Taxacom| Genus name question
John Grehan
calabar.john at gmail.com
Fri Jan 21 15:09:30 CST 2022
I would be interested to have input on judging the validity of the name
'Magnificus' which was proposed by a Chinese worker back in 2000 for a
genus of Hepialidae. The author made no reference to the basis of the name
(although the moths are quite nice looking and so perhaps it is an allusion
to this aspect).
Under current rules, is the name valid? I had a colleague make the
following comments:
"The problem seems to centre on the use by taxonomists of eighteenth
century "modern" Latin, as used for learned discourse, all a bit mixed up
with medieval liturgical Latin from the Roman church.
In these branches of Latin it seems likely that as in classical Latin,
magnficus is not a noun.
So I can see two "legal" positions, from the ICZN point of view.
Generic names must be nouns. Magnificus is not by any stretch of
imagination a noun. As a generic name it is therefore invalid.
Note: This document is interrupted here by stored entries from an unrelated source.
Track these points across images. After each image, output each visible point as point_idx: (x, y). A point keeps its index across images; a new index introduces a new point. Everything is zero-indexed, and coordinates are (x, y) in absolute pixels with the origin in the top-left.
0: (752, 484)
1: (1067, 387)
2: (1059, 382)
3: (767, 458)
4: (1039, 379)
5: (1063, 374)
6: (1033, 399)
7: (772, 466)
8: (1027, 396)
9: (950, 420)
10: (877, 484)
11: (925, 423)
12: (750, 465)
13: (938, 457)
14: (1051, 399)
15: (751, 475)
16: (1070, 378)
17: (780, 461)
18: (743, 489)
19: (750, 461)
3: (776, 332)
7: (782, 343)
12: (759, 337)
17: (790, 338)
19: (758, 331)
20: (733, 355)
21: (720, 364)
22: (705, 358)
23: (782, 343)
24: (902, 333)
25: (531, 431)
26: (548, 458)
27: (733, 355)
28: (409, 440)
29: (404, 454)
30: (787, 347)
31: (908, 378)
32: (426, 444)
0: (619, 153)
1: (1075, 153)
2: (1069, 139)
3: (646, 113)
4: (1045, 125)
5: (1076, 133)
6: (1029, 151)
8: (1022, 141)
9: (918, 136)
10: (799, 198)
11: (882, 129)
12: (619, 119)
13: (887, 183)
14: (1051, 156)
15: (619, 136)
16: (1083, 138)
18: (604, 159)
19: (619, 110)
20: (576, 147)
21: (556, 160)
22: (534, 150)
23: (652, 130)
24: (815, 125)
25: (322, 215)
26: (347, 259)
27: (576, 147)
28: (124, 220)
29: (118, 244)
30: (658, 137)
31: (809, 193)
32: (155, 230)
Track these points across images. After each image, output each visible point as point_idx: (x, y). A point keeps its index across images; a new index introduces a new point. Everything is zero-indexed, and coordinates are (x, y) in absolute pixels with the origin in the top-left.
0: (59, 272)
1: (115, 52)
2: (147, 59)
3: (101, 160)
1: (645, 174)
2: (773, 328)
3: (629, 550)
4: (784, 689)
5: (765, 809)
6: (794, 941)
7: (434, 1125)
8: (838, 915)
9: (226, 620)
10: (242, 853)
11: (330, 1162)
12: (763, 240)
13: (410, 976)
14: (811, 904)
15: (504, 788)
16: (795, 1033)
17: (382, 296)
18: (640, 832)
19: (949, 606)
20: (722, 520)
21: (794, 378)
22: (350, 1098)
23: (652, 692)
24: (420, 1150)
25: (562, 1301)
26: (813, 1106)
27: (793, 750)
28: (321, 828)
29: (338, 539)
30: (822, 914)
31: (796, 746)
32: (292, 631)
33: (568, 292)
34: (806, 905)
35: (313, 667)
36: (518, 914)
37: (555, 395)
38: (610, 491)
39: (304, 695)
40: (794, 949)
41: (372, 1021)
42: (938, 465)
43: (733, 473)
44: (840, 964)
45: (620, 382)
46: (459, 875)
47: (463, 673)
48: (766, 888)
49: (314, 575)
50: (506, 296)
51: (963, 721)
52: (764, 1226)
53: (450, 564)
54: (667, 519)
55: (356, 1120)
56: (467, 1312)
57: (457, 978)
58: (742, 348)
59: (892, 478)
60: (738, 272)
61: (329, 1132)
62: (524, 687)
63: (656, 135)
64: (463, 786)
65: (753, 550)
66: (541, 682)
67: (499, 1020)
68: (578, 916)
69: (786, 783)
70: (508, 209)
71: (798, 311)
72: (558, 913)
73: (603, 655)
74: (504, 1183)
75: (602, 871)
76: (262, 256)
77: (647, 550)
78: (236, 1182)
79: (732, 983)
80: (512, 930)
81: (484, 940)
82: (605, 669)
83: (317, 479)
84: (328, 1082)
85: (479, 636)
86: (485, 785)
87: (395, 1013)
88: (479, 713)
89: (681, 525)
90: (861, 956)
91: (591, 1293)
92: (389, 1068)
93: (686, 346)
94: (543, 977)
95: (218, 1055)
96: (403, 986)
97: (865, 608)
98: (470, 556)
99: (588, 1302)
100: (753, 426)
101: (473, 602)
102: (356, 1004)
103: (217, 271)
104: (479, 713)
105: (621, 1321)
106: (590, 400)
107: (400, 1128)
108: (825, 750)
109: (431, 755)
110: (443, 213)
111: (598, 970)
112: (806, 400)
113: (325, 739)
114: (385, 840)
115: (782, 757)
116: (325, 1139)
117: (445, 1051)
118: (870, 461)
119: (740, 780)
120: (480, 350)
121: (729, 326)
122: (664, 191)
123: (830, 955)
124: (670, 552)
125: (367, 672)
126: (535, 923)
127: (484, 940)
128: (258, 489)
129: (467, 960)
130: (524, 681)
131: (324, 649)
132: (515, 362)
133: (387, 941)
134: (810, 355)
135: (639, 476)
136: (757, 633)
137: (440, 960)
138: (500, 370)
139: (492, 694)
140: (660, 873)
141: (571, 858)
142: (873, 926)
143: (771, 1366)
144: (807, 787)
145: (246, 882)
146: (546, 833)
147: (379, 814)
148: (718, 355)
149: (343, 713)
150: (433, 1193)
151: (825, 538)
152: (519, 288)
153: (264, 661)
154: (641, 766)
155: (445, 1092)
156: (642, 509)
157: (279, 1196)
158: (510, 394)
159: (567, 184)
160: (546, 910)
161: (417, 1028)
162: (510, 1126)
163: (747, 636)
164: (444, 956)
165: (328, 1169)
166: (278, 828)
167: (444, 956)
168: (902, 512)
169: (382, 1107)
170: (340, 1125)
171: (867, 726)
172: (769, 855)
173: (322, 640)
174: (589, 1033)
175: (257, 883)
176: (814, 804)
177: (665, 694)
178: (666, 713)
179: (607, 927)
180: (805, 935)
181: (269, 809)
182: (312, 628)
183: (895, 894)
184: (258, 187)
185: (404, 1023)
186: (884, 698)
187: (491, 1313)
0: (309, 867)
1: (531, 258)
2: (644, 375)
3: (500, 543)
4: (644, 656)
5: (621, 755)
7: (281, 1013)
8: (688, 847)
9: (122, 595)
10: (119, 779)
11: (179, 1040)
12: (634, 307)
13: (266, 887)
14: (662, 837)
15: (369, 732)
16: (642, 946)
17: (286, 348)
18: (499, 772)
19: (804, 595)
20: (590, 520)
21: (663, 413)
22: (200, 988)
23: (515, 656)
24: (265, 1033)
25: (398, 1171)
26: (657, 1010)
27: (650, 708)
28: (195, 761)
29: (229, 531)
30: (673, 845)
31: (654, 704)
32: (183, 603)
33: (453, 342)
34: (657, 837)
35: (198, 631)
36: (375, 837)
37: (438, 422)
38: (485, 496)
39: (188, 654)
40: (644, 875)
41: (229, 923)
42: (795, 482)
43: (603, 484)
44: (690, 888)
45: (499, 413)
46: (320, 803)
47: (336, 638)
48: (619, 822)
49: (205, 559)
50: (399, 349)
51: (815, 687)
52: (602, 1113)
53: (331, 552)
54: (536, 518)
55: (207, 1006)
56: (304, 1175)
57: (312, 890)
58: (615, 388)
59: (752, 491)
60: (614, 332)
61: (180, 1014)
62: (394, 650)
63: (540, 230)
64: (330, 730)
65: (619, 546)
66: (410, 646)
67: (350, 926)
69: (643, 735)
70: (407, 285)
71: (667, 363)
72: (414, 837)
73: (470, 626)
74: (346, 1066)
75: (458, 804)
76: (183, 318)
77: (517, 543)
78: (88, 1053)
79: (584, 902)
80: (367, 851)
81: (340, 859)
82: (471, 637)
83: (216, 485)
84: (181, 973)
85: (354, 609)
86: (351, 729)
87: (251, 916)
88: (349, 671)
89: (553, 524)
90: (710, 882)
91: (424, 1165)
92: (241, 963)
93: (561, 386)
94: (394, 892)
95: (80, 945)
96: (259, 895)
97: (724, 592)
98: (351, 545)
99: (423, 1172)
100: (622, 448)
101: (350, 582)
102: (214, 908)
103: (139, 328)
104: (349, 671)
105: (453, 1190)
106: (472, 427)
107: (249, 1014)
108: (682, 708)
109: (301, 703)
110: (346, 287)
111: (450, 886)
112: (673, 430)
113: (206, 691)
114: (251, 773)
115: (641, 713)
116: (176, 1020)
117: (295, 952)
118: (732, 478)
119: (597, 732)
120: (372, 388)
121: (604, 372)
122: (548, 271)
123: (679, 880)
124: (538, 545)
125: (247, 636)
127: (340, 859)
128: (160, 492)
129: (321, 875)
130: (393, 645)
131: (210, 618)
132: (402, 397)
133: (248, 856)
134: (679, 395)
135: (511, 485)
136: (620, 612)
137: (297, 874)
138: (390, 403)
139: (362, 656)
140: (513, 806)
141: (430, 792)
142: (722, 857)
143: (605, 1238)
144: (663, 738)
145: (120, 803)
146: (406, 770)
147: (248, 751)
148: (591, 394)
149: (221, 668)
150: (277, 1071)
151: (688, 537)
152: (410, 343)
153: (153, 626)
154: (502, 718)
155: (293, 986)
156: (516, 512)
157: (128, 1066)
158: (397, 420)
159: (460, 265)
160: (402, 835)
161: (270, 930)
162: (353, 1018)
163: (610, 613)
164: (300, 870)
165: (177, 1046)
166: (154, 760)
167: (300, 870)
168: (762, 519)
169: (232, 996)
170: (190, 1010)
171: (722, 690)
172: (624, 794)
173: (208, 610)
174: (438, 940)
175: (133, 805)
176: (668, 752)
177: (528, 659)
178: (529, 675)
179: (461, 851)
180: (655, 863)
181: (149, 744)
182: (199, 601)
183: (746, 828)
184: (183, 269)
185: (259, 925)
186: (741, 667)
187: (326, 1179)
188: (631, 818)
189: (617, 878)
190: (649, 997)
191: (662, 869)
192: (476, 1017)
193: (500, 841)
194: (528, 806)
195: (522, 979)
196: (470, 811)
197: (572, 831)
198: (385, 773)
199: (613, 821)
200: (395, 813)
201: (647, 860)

Magnificus has appeared in the lit as a generic name. As generic names are
nouns, this act has by definition converted Magnificus into a noun for
taxonomic usages.
If this ([2]) sounds a bit stretched, consider that many generic names are
purely artificial. They were not nouns or anything until they appeared in
the biological literature. So I could make up a name like Rumblustumblus
(Rumble us, tumble us). It's hard to maintain that it's not a generic name:
for biological purposes it's now a noun!
The literature is full of prank names, most of them of course specific. In
fact various kinds of pranking go all the way back to Linnaeus)."
I hope (wish) to get sufficient clarity to determine if it is absolutely
necessary to replace the Magnificus' name or not.
Also, why was the rule made that the original word used for a genus have to
be a noun? In that respect there is a name 'Viridigigas" but neither green
or giant are nouns as such. But what do I know?